Limitations to the study

The present study has some limitations that have to be mentioned. First, our sample includes only persons who took part in the lidA study at both measurement points in 2011 and 2014 and who were employed at both points in time. Hence, the participants are a selective sample of German workers born in 1959 and 1965. Persons in the observed age groups who are strained by high workloads may have already left the labour market and have not taken part in the survey. In Germany, the mean age of people who start drawing disability pension is 52 in Germany (Deutsche Rentenversicherung Bund 2017). As a result, a healthy worker effect may bias our results.

Second, as we only have two measurements points (2011 and 2014) available, we cannot identify any long-term effects of (changing) work demands. In addition, we cannot cover the previous history of working conditions and health status.

Third, in terms of effect size, the significant effects of job requirement level on physical health are not that large per se. However, when comparing the differences between the two groups at the margins—workers in unskilled or semiskilled activities and workers in highly complex activities—the health gradient is quite substantial. To check the robustness of our results, we performed two additional analyses. First, we estimated an alternative model using educational level instead of job requirement level as independent variable. The model including job requirement level has more explanatory power and captures the more relevant categories in terms of occupational position than the model including the education variable. Second, we estimated an expanded model including regions and occupational segments as further occupation-specific control variables and migration background and family status as further sociodemographic control variables. The results confirm our main results.

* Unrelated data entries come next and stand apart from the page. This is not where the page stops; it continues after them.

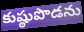
కుష్ఠుపొడనుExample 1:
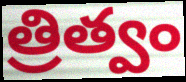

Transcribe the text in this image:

త్రిత్వం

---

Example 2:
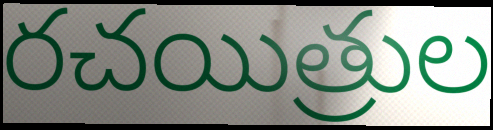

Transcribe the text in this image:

రచయిత్రుల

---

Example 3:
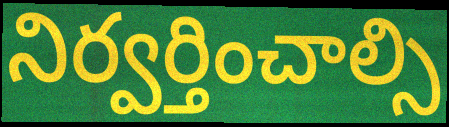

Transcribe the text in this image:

నిర్వర్తించాల్సి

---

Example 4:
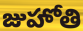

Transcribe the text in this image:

జుహోతి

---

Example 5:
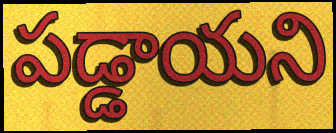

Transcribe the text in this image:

పడ్డాయనిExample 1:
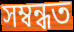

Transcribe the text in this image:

সম্বন্ধত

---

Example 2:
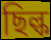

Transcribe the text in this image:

ছিল্ক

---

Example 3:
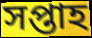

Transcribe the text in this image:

সপ্তাহ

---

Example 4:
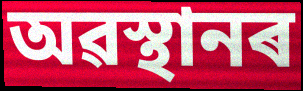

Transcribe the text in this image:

অৱস্থানৰ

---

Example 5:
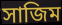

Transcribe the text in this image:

সাজিমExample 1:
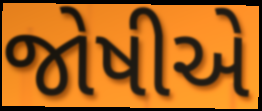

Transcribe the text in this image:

જોષીએ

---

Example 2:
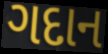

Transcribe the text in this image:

ગદાન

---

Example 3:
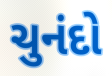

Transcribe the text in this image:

ચુનંદો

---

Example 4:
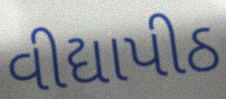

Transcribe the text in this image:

વીદ્યાપીઠ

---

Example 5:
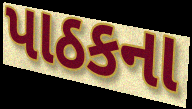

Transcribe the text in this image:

પાઠકનાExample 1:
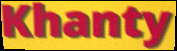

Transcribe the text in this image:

Khanty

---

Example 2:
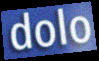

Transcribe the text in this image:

dolo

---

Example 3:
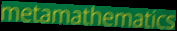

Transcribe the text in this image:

metamathematics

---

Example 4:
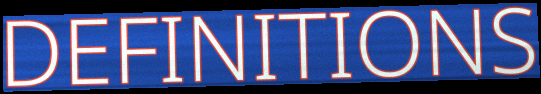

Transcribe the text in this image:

Finally, the risk of reversed causality cannot be fully excluded as work demands and outcomes are simultaneously measured at the second wave. It is, therefore, not possible to interpret the effects found in our study as true cause-and-effect relationships. Despite the mentioned limitations of our study, the used data of the lidA study enables a prospective analysis of functional health status including a rich set of relevant factors to test our hypothesis focussing on older workers.

Conclusion

The present study shows that high psychosocial workload affects physical and particularly mental health among older workers negatively. In addition, over 25% of our study population report permanently high physical workload, which affects physical health negatively. The exposure to physical work demands is strongly dependent on the job requirement level: unskilled or semiskilled workers have a significantly higher risk to perceive high physical work demands. Occupational safety and health measures should, therefore, not only focus on psychosocial, but also on physical risk factors of the different occupational groups, in particular workers in lower occupational positions. A reduction of high physical workload contributes to both a healthy ageing workforce in general and to a reduction in social health inequalities. For future research, a long-term panel study—enabling work history analyses in terms of work demands and including persons in the labour market and those who have already left the labour force—would provide even deeper insights into how changes in work demands causally affect health and how these demands can explain health inequalities.